Of particular interest, the documentary documents the role Benedict played in the sex-abuse scandals — both as a bishop in Germany and as Cardinal Ratzinger, where he headed the Congregation for the Doctrine of the Faith, which handles such cases.

Under his leadership, the church shielded priests accused of child molestation and hid their behavior from the authorities, obstructing criminal prosecution.

It’s not an easy film to watch, but the bravery of these deaf students — now grown men — is inspiring.

Their voices have finally been heard.

Fight club

In yesterday’s Egg, I mentioned I was looking for a fight.

Today, I found one.

I am going to defend — almost a year after it hit theatres — the critical and audience pounding of the action film Knight and Day, starring Tom Cruise and Cameron Diaz.

It’s available on HBO OnDemand right now.  (I assume that means it’s available on Netflix as well.)

I saw it in the theatre last summer and really liked it.  I remember being surprised that the reviews were so lackluster.  A quick visit to RottenTomatoes.com confirmed the movie was 53 percent fresh — not awful, but not great.

What was even more surprising was that the audience felt the same, judging the movie 52 percent fresh.

I’ve already watched it twice OnDemand, and I respectfully disagree.

Tom Cruise is at his action star best in this film, but the action is purposefully over-the-top, making it one of his best comedic performances.  Snaps to Tom for being willing to make fun of a genre that has been his bread and butter.

Cameron Diaz is the perfect foil for Cruise, too.  She has the energy and the presence to match him shot for shot.  Even when she is in damsel in distress mode, she is his equal on-screen.

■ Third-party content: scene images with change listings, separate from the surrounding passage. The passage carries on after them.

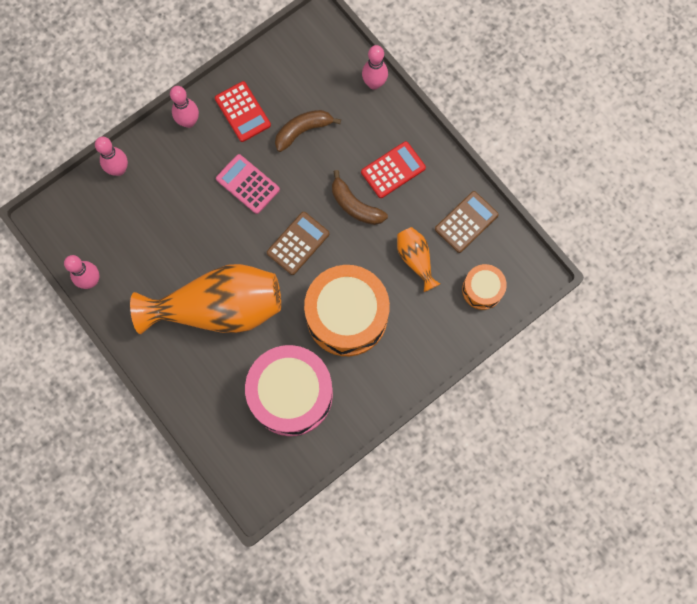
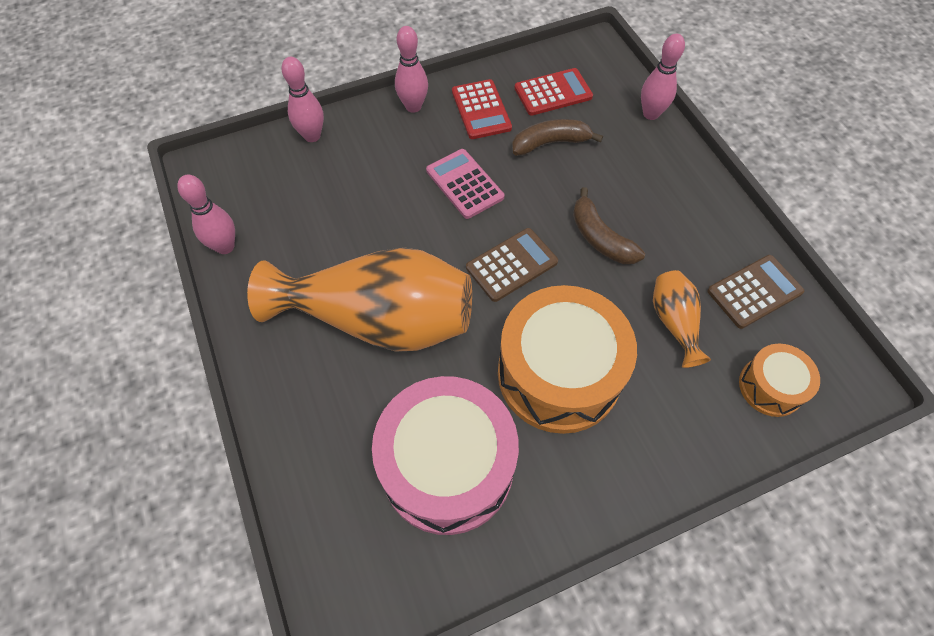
camera: 15 degrees right, 15 degrees down
(393, 170) = (659, 208): red calculator -> red calculator (553, 92)

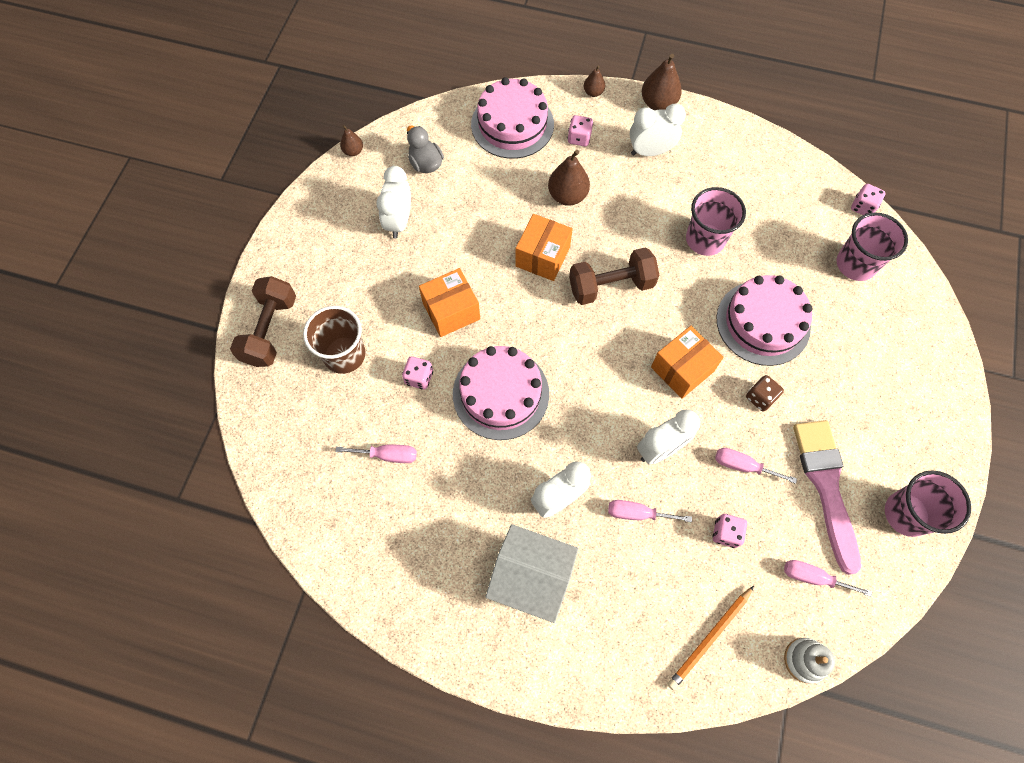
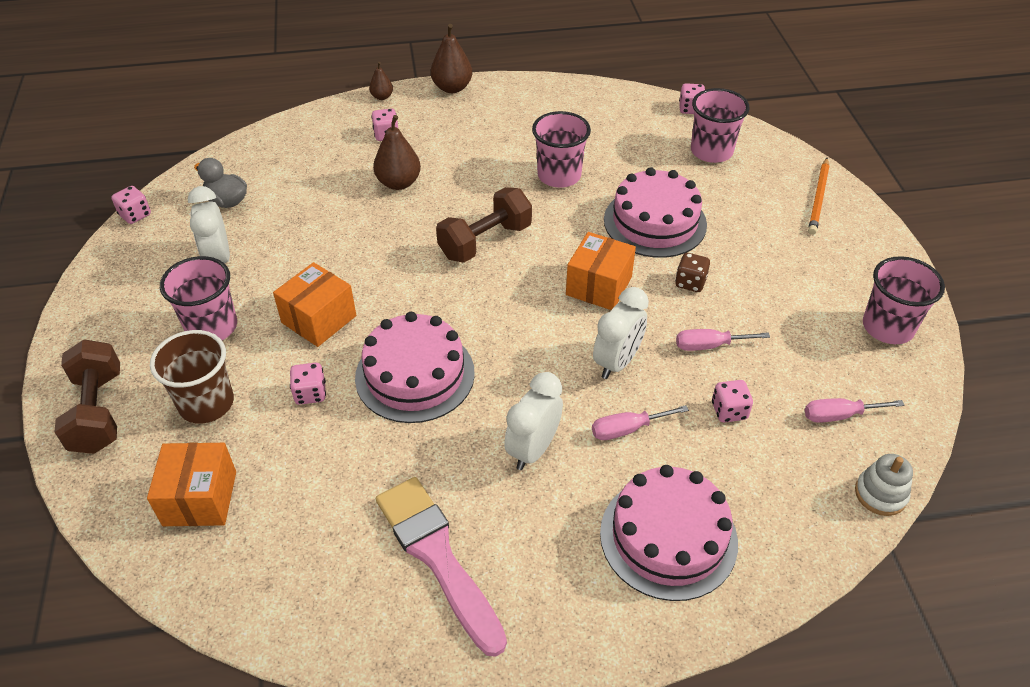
camera: 25 degrees left, 20 degrees down
(353, 151) = (135, 215): brown pear -> pink dice
(372, 286) = (212, 327): none -> pink cup
(388, 455) = (307, 483): pink screwdriver -> none
(512, 124) = (309, 143): pink cake -> pink cake (668, 537)
(531, 577) = (544, 539): white house -> none
(542, 256) = (399, 240): orange box -> orange box (200, 498)
(650, 151) = (465, 125): white clock -> none
(710, 638) = (773, 515): orange pencil -> orange pencil (818, 198)
(826, 486) = (799, 332): pink brush -> pink brush (437, 556)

The movie uses a lot of CGI to make the impossible possible.  Again, I found that as funny as the rest of the comedy in this film.  Maybe 48 percent of the audience members didn’t get the joke.

But you will.  I know it.

And if you don’t…we can just fight about it some more.

Bittersweet

I have watched a lot of Food Network shows in my day, especially the competition formats.

Iron Chef.  Food Network Star.  Last Cake Standing.

But they are all child’s play compared to the Meilleurs Ouvriers de France (Best Craftsman in France) competition featured in Kings of Pastry, which  I discovered quite by accident last night on HBO OnDemand.

The 2010 documentary was directed by D A Pennebacker and Chris Hegebus, who brought us the Oscar-nominated documentary The War Room, about the 1992 presidential campaign of President Bill Clinton.

Surprisingly, Kings of Pastry is just as griping, tense and dramatic as any political campaign — maybe more so.

Becoming a M.O.F. is the pinnacle of a French pastry chef’s career, and the three-day competition is a grueling test for even the finest artisan.  The film follows Jacquy Pfeiffer, an award-winning French chef and instructor at Chicago’s highly regarded French Pastry School, as he prepares for and completes the competition.

The directors also filmed two other finalists preparing for the M.O.F.:  French chefs Regis Lazard — there for the second time after dropping his sugar sculpture and being eliminated during his first attempt — and Philippe Rigollot, the pastry chef at the renowned restaurant, Maison Pic.

The stress that the M.O.F. puts on the chefs and their families is immense.  To say there were a few tears shed is an understatement, especially by the competition judges, who seemed to live each success and failure of the 16 chefs involved.

Their final work is exacting and beautiful to behold — but I would argue the process is the true art.